The CEO of a large marijuana testing lab in Eugene, Oregon announced she's stepping down Wednesday after allegations that she was a secret neo-Nazi surfaced online.
According to The Oregonian, OG Analytical CEO Bethany Sherman announced her resignation and plans to sell the marijuana testing facility she founded in 2013. In a statement to the newspaper, she also said she's only guilty of a "thought crime."
"I find it extremely disconcerting that it is admired and revered to have 'gay pride,' 'black pride,' 'Asian pride, or pride in any other cultural heritage, but if you have 'white pride' it automatically makes you a Nazi, and you are ostracized, attacked, and lynched by your community," Sherman wrote. "I admit, I am proud that I am white, and I'm not ashamed of my heritage.

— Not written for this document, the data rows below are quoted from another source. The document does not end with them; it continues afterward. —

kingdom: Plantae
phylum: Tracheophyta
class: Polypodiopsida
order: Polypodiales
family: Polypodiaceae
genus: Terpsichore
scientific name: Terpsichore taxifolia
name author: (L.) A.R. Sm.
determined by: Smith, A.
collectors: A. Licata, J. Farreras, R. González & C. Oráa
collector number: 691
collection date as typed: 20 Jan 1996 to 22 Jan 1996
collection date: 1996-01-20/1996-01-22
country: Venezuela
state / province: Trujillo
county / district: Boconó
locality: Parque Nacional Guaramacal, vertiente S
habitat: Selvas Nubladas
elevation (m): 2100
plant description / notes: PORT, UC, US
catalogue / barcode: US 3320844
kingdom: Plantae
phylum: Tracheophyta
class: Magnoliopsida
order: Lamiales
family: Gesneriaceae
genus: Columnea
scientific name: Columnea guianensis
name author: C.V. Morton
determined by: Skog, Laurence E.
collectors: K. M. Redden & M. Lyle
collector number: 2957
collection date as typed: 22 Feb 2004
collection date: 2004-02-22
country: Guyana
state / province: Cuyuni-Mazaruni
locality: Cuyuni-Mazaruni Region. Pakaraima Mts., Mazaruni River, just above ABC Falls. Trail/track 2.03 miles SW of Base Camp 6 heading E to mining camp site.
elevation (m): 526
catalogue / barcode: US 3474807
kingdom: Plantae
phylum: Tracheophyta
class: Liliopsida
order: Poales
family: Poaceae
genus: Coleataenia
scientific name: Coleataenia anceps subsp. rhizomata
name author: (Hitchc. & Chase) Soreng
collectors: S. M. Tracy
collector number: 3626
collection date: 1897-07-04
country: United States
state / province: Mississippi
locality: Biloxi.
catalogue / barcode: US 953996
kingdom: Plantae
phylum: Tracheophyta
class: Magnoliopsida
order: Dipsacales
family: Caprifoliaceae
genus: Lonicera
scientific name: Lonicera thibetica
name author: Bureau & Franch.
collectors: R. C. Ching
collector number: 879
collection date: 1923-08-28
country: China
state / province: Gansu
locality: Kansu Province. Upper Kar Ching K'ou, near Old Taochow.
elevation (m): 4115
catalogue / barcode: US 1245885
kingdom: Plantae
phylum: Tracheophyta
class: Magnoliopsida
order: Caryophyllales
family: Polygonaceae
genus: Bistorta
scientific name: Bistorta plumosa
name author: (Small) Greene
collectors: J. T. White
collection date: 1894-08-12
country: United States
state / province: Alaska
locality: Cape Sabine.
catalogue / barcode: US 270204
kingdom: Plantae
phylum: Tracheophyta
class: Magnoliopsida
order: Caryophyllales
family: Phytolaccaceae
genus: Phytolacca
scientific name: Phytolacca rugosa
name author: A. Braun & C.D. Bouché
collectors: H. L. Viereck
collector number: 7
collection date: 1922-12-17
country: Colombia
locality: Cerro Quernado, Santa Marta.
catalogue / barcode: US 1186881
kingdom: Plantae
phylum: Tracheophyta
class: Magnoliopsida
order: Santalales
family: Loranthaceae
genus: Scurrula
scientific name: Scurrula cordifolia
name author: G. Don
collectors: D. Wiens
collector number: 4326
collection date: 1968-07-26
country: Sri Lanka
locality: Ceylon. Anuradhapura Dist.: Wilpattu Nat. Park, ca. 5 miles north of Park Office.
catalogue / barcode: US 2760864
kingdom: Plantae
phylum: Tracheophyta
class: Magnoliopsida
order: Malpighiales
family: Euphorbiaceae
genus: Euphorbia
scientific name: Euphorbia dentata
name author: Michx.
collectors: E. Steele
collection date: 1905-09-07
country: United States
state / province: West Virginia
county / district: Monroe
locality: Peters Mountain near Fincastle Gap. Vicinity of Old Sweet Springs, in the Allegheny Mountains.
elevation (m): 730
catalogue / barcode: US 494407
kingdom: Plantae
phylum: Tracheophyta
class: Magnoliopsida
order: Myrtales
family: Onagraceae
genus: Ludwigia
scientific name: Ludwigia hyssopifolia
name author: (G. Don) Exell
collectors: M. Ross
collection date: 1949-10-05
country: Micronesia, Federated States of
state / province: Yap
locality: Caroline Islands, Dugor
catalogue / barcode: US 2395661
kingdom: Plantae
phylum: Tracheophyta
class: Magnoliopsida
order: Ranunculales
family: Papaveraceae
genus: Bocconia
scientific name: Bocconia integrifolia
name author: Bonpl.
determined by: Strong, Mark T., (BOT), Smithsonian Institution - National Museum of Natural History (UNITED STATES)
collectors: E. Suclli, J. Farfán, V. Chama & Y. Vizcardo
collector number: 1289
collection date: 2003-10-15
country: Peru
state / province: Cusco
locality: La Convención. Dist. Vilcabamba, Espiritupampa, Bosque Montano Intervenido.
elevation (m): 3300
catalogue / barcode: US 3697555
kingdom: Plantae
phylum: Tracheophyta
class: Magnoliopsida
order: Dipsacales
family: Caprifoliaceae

And I admit that I have been so conditioned to feel shame about this pride that I discreetly sought community where I could."
Sherman denied that she was involved with any neo-Nazi groups.
"The community I'm referring to is comprised of hard working, good-hearted people like you and like me, who are forced into secrecy because they share similar beliefs, which Eugene Antifa is now proving to be true: that being White and having pride in your cultural heritage will make you the victim of hate crimes. I learned a great deal from this experience, and have learned even more in the last 24 hours since this article was published."
Sherman's move to step down from the company came after a coalition of Pacific Northwest-based anti-fascist groups alleged she and her former partner Matthew L. Combs operated neo-Nazi social media accounts.
In a post published by Eugene Antifa, the coalition claimed they'd gained access to chat logs from Discord, a gaming chat app that is often used by white supremacists, that were linked to Sherman and Combs (who was also a co-founder of OG Analytical).
As The Oregonian notes, the antifa groups also allege that Sherman "supplied food and support for neo-Nazi gatherings and operated a Twitter account under the handle, @14th_word," a reference to a white supremacist slogan claiming "we must secure the existence of our people and a future for white children."
OG Analytical's lab director Rodger Voelker told the newspaper that after learning about the allegations, employees at the company decided they were uncomfortable with Sherman remaining at the helm of the lab.
"It blindsided all of us," Voelker, who claimed to not have a relationship with Sherman or Combs outside of work, said. "It's unbelievable that you can work with people -- our relationship is purely professional. We don't share personal beliefs, religious, political or anything else. This is just unbelievable."